Here’s my first post regarding my new book, Lessons from the Music Room. It will be available as a paperback and as an eBook from most of the major book sellers. (See below)
Available on ebook at the following retailer:
I wrote the book for several reasons. First, I have mentored many music teachers over the span of my career of 28 years (nearly 29 now). As I get older, I thought to myself, “Why don’t you write down all these great ideas for your mentees?” So that’s partly what got me started. Second, I have found that I regularly post on district discussion pages about cool things I have developed, things that worked for me, great tips on accomplishing a teaching goal, etc.
I have received good feedback from my fellow teachers that my ideas were usable and in fact, FUN to implement and they really helped. So, I know that I can make a difference with veteran teachers.

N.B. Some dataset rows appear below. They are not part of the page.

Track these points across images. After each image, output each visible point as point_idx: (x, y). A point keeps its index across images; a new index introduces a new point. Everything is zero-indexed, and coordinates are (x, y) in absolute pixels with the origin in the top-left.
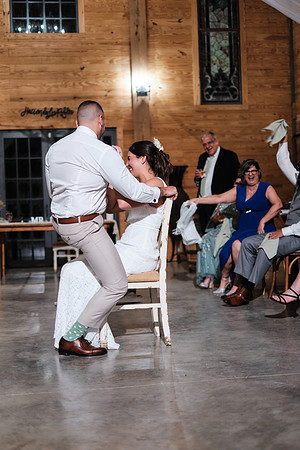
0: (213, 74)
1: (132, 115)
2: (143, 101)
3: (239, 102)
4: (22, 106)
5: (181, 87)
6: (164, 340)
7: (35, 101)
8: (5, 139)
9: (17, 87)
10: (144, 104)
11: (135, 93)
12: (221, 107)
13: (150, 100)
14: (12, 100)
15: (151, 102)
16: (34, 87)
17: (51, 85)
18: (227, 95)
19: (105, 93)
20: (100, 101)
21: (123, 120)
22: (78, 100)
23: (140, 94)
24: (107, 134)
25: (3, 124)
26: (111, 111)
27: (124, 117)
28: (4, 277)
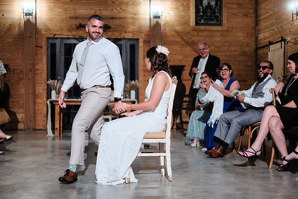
0: (204, 6)
1: (150, 31)
2: (157, 22)
3: (221, 24)
4: (77, 22)
5: (183, 14)
6: (167, 177)
7: (85, 19)
8: (65, 44)
9: (75, 10)
10: (158, 24)
11: (152, 16)
12: (209, 28)
13: (162, 21)
14: (71, 18)
15: (162, 23)
16: (86, 10)
17: (97, 9)
18: (213, 20)
19: (132, 16)
20: (129, 20)
21: (143, 34)
22: (115, 20)
23: (155, 17)
24: (132, 42)
25: (64, 33)
26: (136, 28)
27: (144, 32)
28: (61, 135)
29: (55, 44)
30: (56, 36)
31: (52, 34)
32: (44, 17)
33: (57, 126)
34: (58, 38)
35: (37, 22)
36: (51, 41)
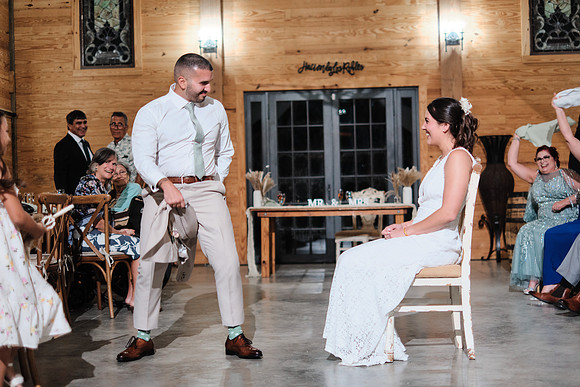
0: (548, 15)
1: (439, 69)
2: (454, 52)
4: (299, 60)
5: (505, 33)
7: (315, 53)
8: (278, 102)
9: (294, 37)
10: (454, 56)
11: (443, 42)
12: (558, 58)
13: (463, 50)
14: (288, 53)
15: (464, 53)
16: (315, 36)
17: (336, 33)
18: (567, 41)
19: (404, 42)
20: (399, 52)
21: (427, 76)
22: (370, 52)
23: (449, 43)
24: (406, 94)
25: (276, 83)
26: (412, 65)
27: (428, 72)
28: (274, 274)
29: (259, 103)
30: (260, 89)
31: (253, 85)
32: (237, 53)
33: (265, 257)
34: (264, 92)
35: (226, 64)
36: (252, 98)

And third, I wanted to help new teachers and veteran teachers to become the center of their school – the music experts of the community who create exceptional programs, are sympathetic and intuitive teachers and who make a difference in children’s lives for many years to come. I also wanted to help teachers avoid burnout and physical exhaustion because they are working so hard to keep organized and plan for all the concerts and special things that we music teachers do on a daily basis.
So, I wrote the book. My hope is that the book can be used as a supplemental text for colleges and universities in music education courses. I hope that new and nearly new music teachers can use some of my ideas to start the next school year off with a bang. Well organized classroom, well organized performance groups, good insight toward students who may have some behavior issues, and assist teachers to learn to work well with administrators and their colleagues.
I would like this blog to become a forum for topics relating to teaching elementary school or general music classes in middle and high school. I haven’t taught at those levels for a very long time, but children are children. They are people. People have problems and successes at whatever level they are in their journey exploring music. So, this may be helpful for choir, band and orchestra teachers as well. We’ll see.
In closing this blog post, look here for information that may or may not be in my book, and I hope to build a following so that we as music educators can help each other become the best teachers that we can be. I know I am still learning, and love new ideas and ways to do things.